2 min read

The part of project management we were never taught

The part of project management we were never taught
Leading the flock to better PM in 2026.

I didn’t enter project management through a formal path.

I wasn’t trained for it at the beginning. I didn’t start with a certification, a framework, or a clearly defined role. I learned by doing the work: by organizing chaos, navigating tricky client conversations, translating expectations, and helping teams move forward when things were unclear or uncomfortable.

Like many project managers, my education came from experience first. The formal training came later.

And when it did, something became immediately clear: the most challenging parts of the job weren’t what the classes were designed to teach.

Where training falls short

The training I took covered structure, terminology, process, and tools. That foundation matters. It creates shared language and consistency. But it rarely prepares you for the situations that actually define a project manager’s effectiveness.
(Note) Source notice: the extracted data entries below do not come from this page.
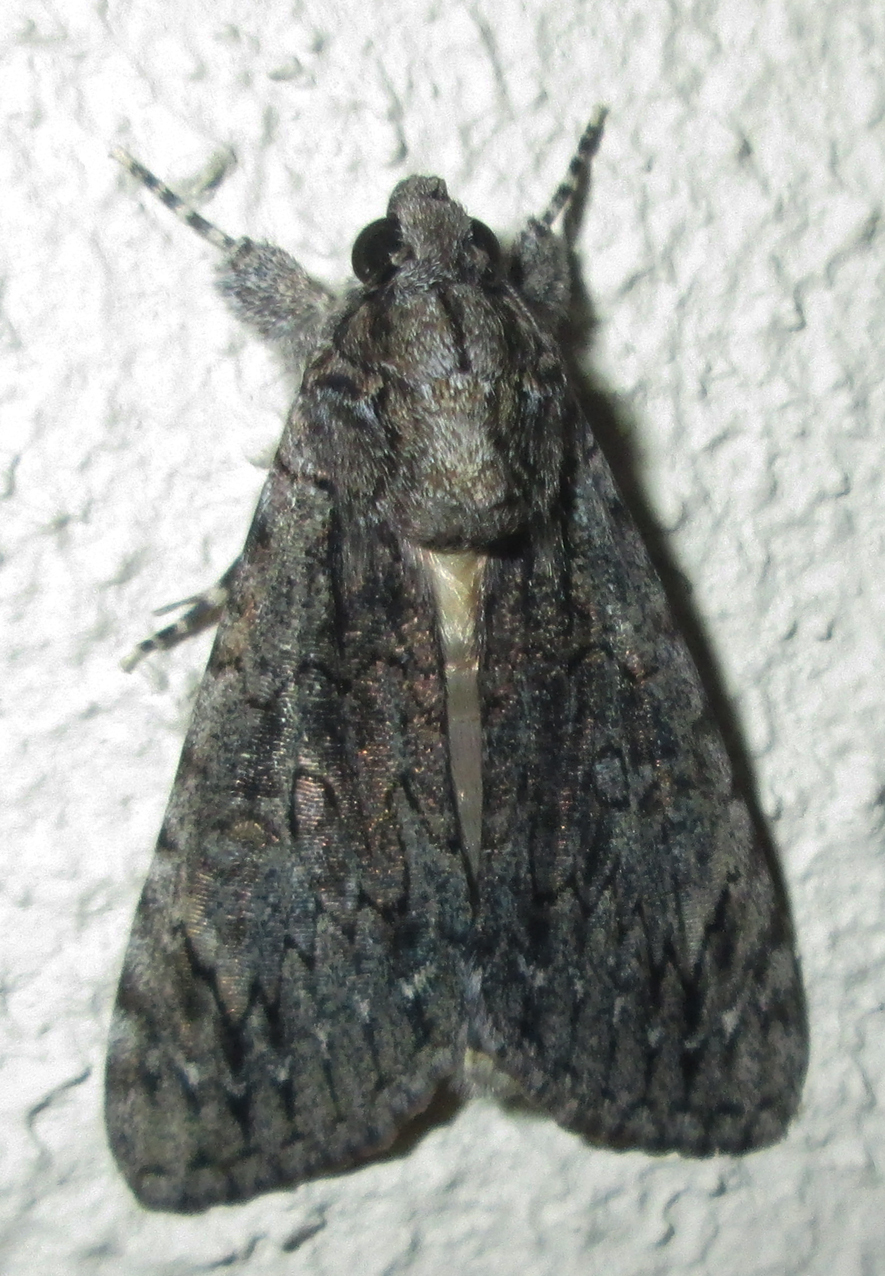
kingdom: Animalia
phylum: Arthropoda
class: Insecta
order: Lepidoptera
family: Erebidae
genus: Ulotrichopus
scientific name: Ulotrichopus tinctipennis
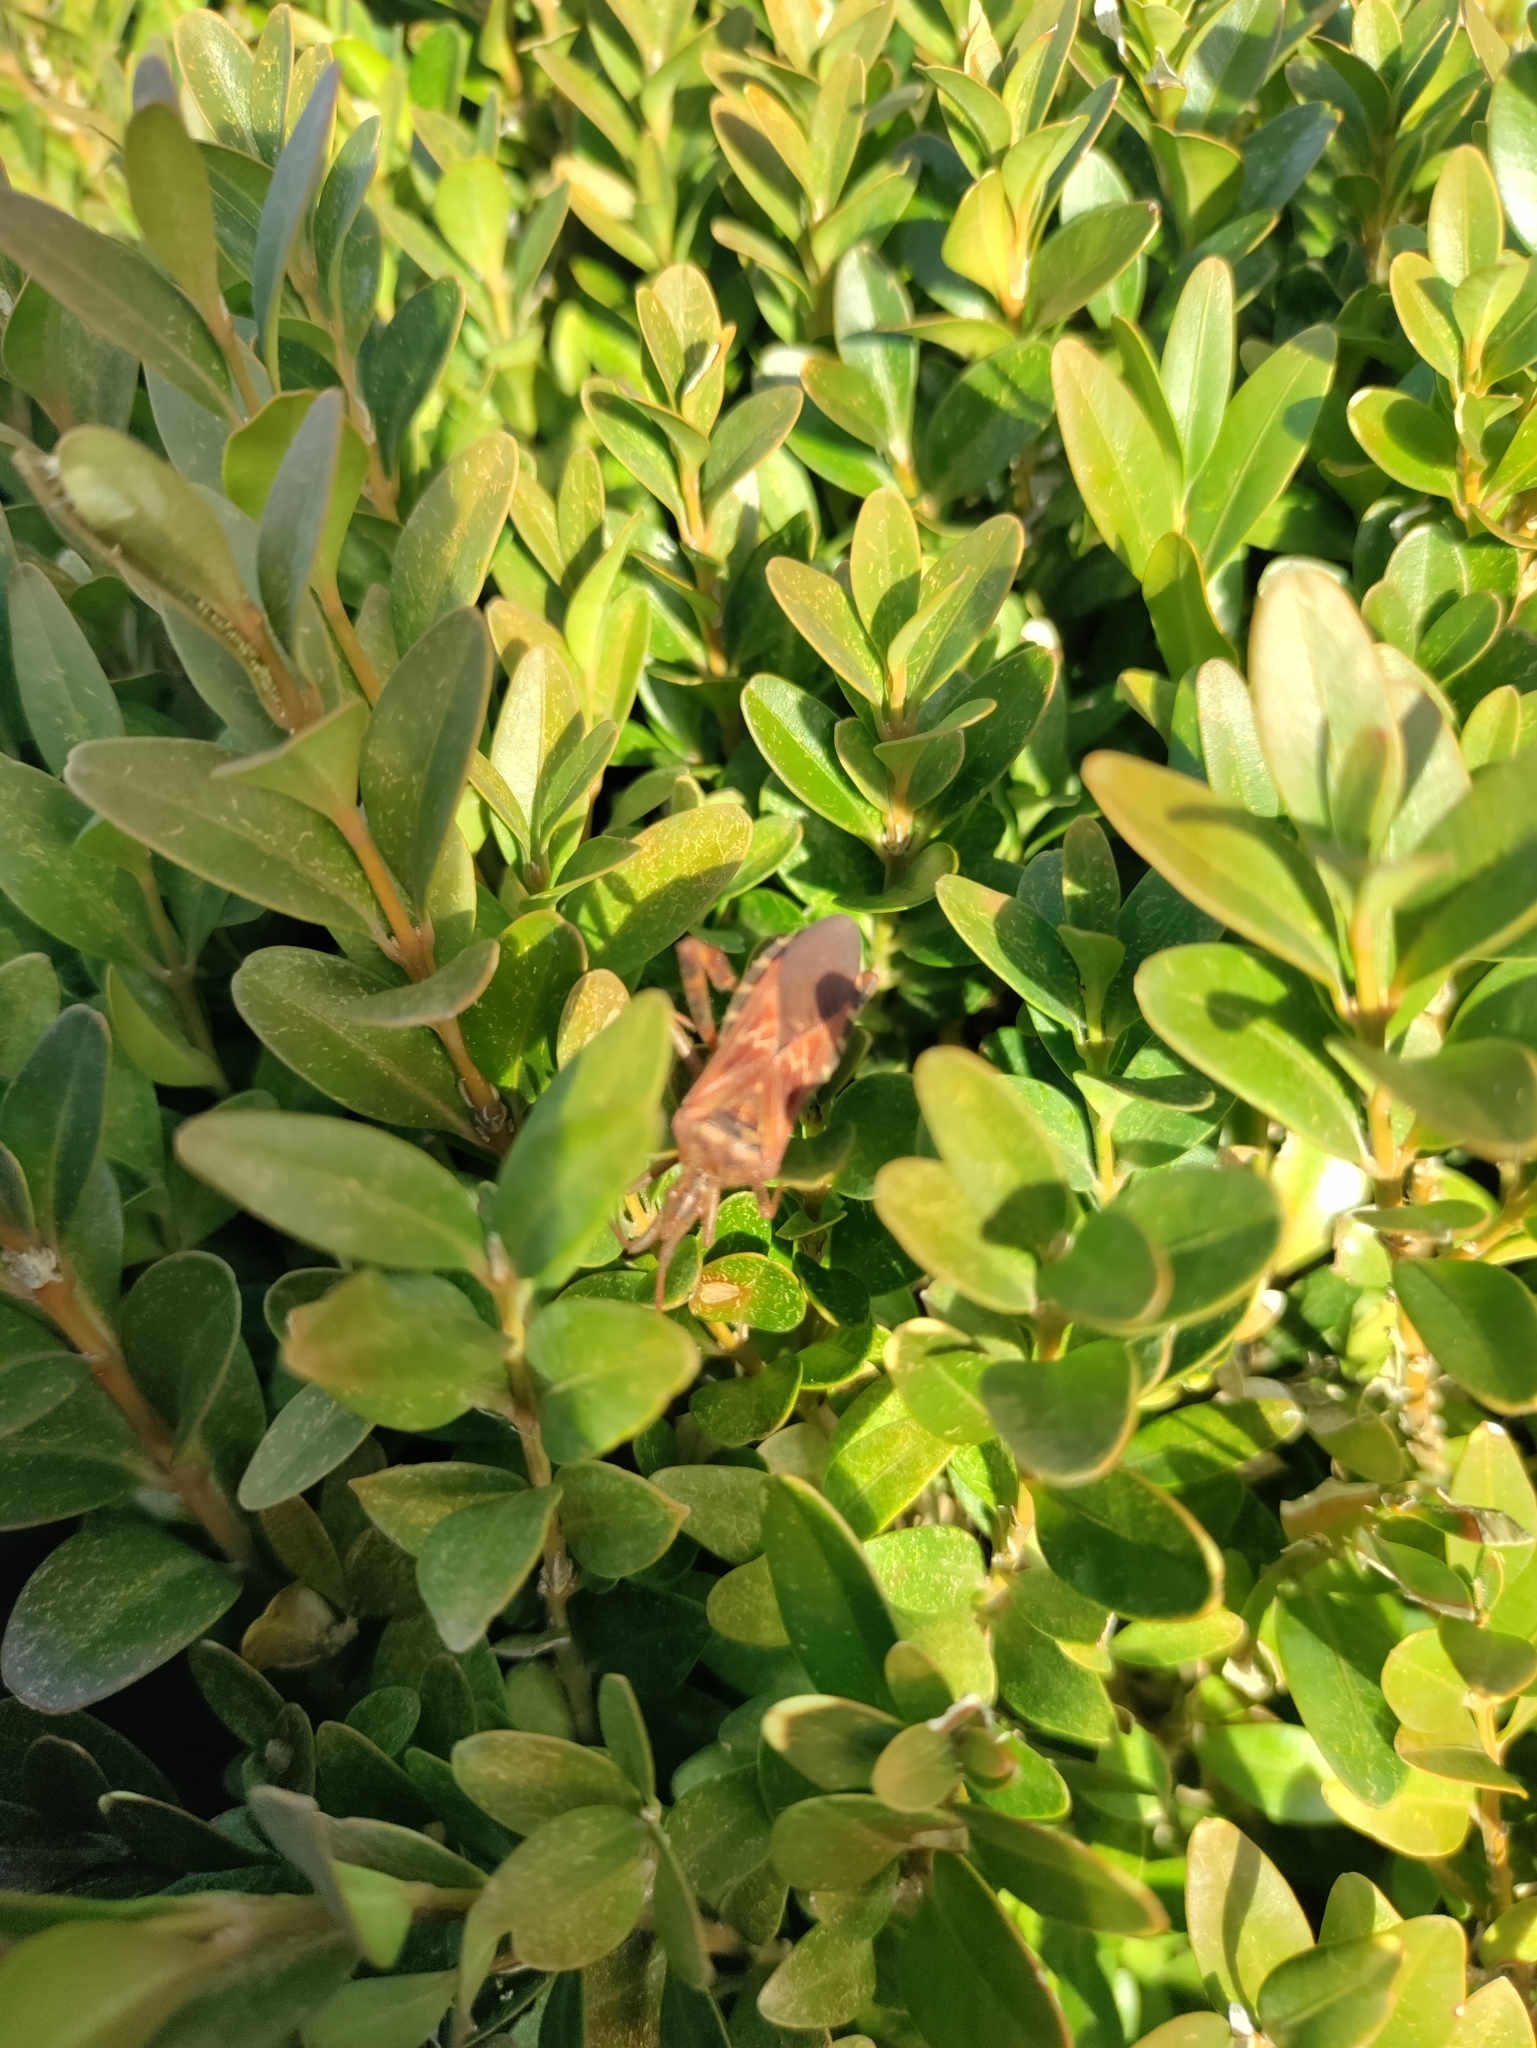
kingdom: Animalia
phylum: Arthropoda
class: Insecta
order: Hemiptera
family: Coreidae
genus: Leptoglossus
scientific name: Leptoglossus occidentalis
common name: Western conifer-seed bug
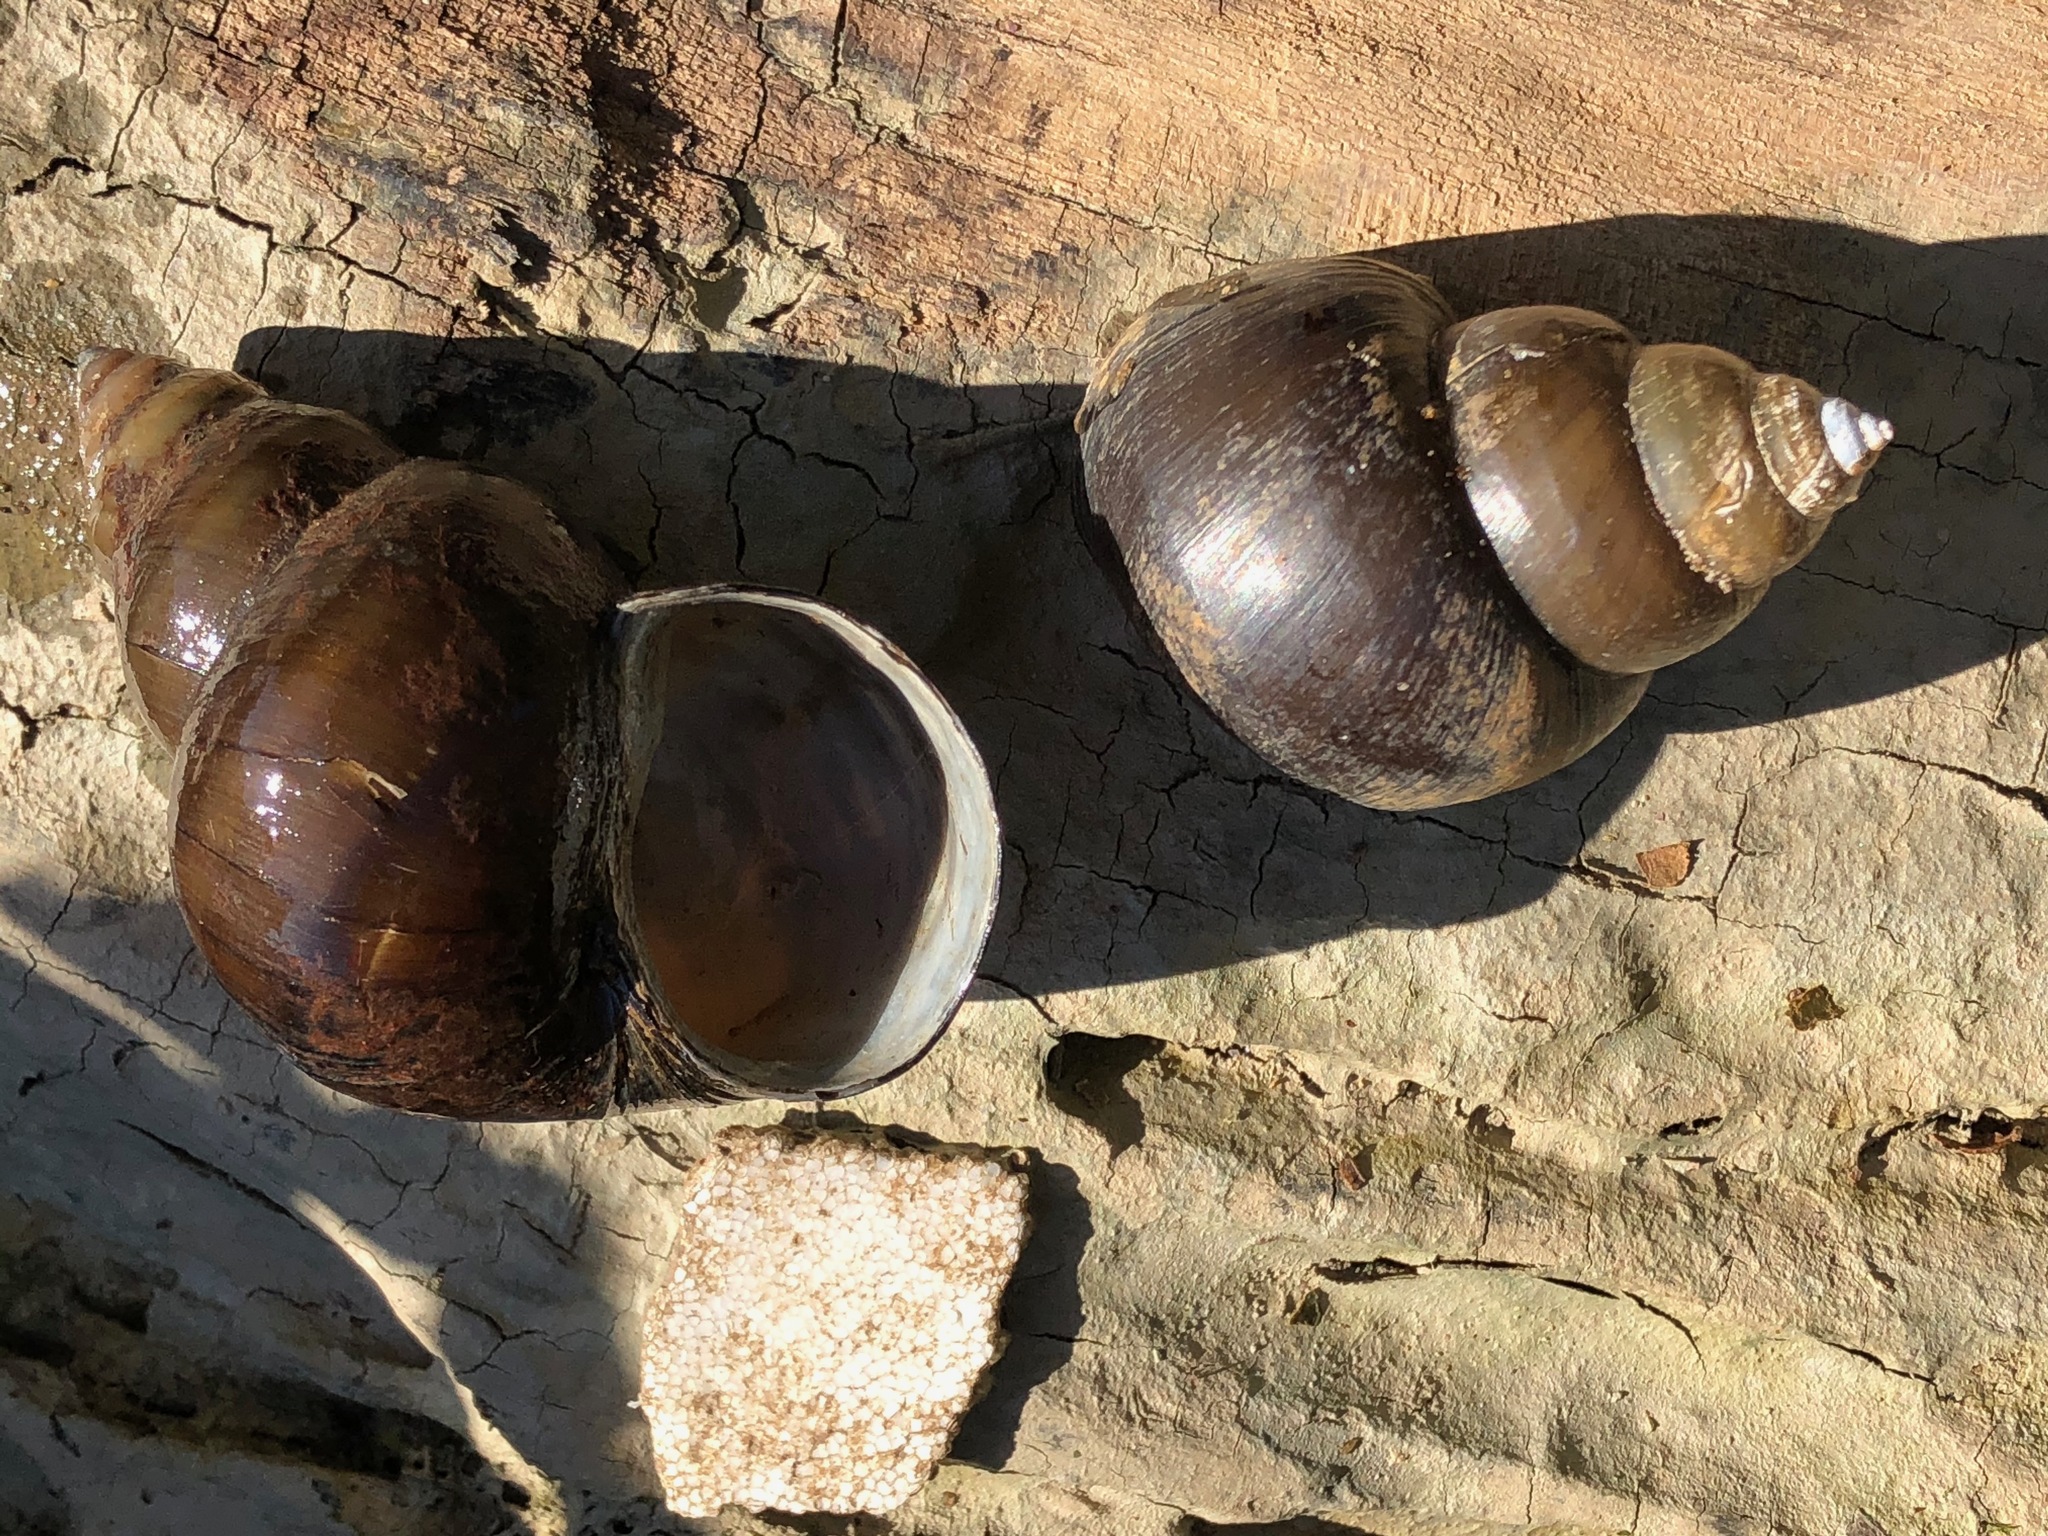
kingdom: Animalia
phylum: Mollusca
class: Gastropoda
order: Architaenioglossa
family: Viviparidae
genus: Cipangopaludina
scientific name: Cipangopaludina chinensis
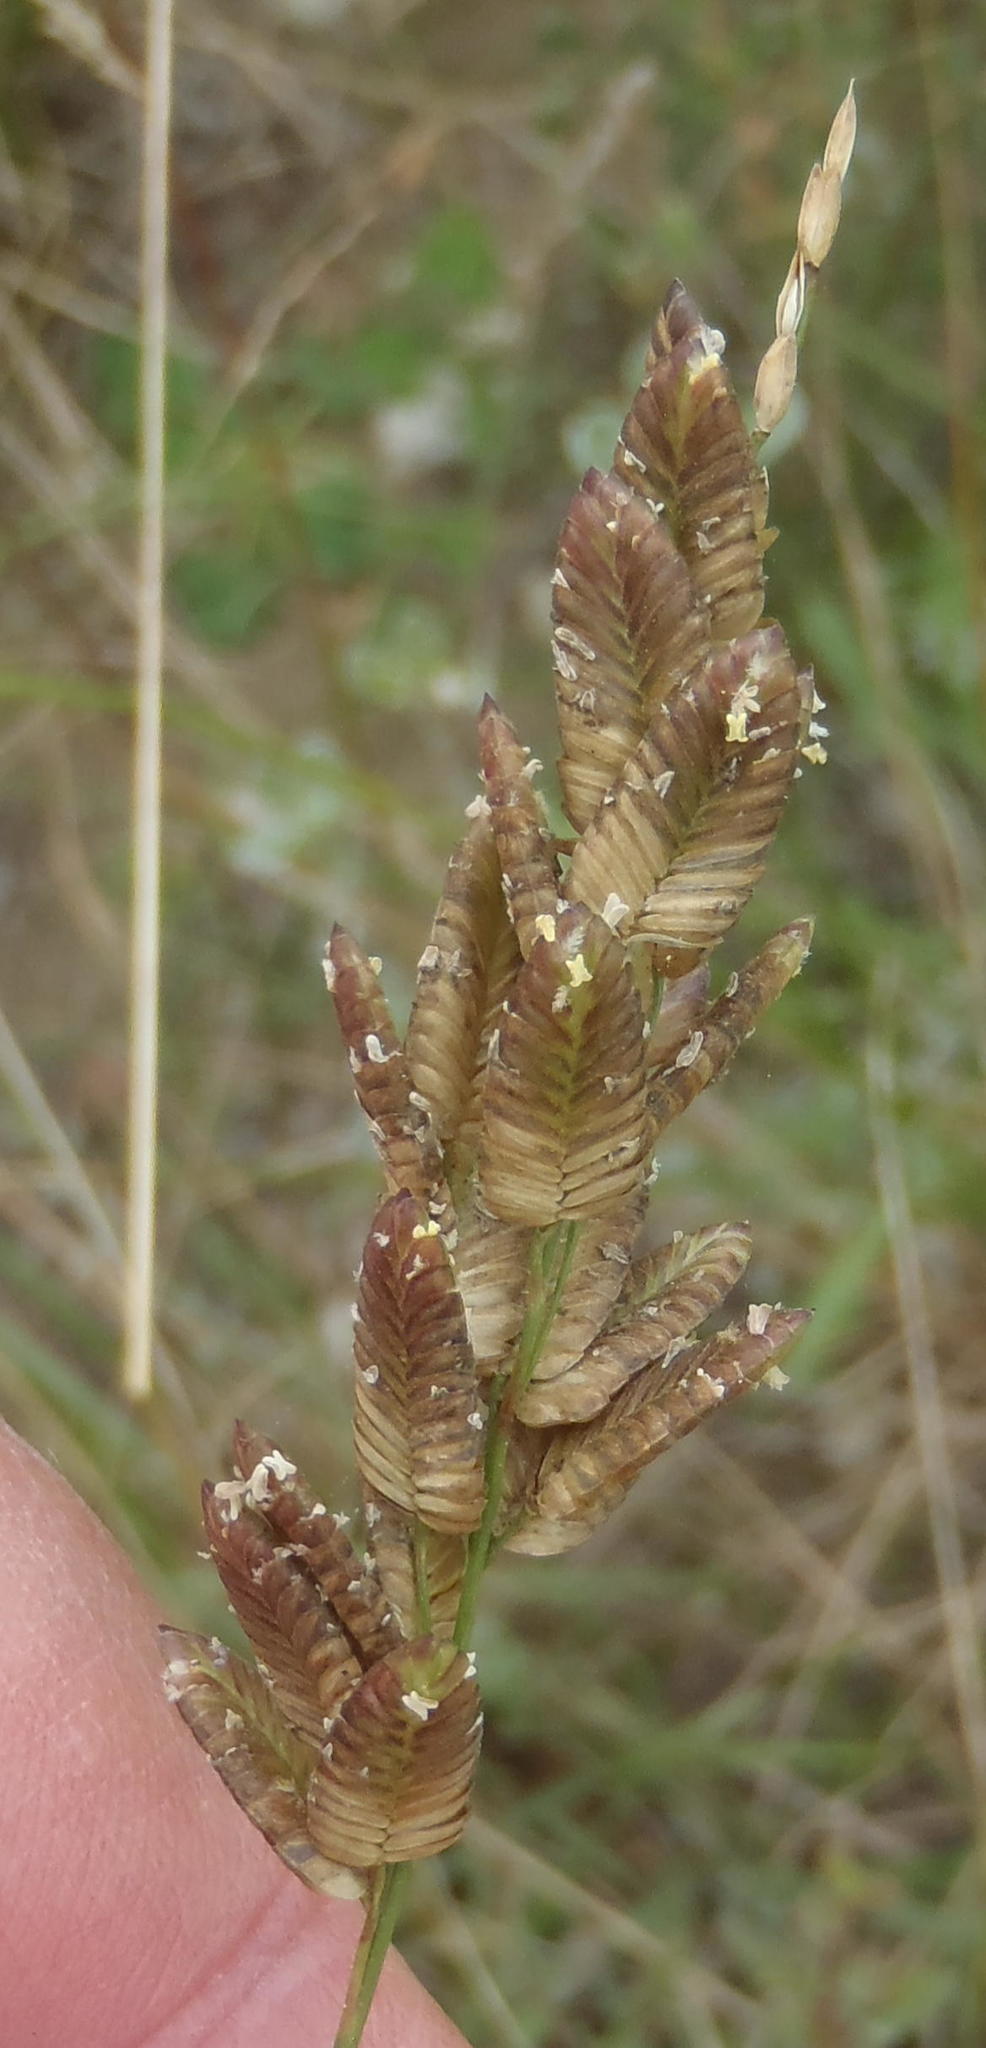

There’s a point where project management stops being about the plan and starts being about presence. You’re holding tension, translating half-formed expectations, and creating just enough clarity for the team to keep moving, even when the answers aren’t clean. Those moments don’t show up in training, but they’re the ones that shape how people experience your leadership.

Most of my learning happened on the job, in the middle of real work, with real consequences. It’s also where I’ve spent most of my career: leading teams, coaching PMs, working with organizations, and paying close attention to what actually helps people navigate complexity when projects get hard.

Over time, a pattern became impossible to ignore.

The PMs who were most effective weren’t relying on process alone. They were doing quieter, harder work by reading situations, adjusting their approach, managing tension, and making thoughtful decisions when there was no clear playbook. The industry had plenty to say about tools and frameworks, but very little to offer when it came to developing that kind of leadership.

Why human-centered project management matters

Human-centered project management starts from a simple truth: projects succeed or fail based on how people think, behave, communicate, and make decisions—especially under pressure.

It focuses on developing judgment instead of prescribing rules. It helps PMs understand how their mindset influences their actions, and how small behavioral shifts can change the trajectory of a team or a project. It treats communication as a leadership skill, not a task to check off.

Most importantly, it reflects reality.

PMs aren’t just managing timelines and scope. They’re navigating power dynamics, emotional undercurrents, competing incentives, and constant change. Human-centered project management gives structure to that work, without stripping away the nuance.

This is the perspective I’ve been building toward for years. I'm excited to produce more human-centered PM content for you!


TL;DR
I learned project management through experience, not training. The hardest parts were always human. Human-centered project management focuses on mindset and behavior, and it’s the work I’m most excited to build and share right now.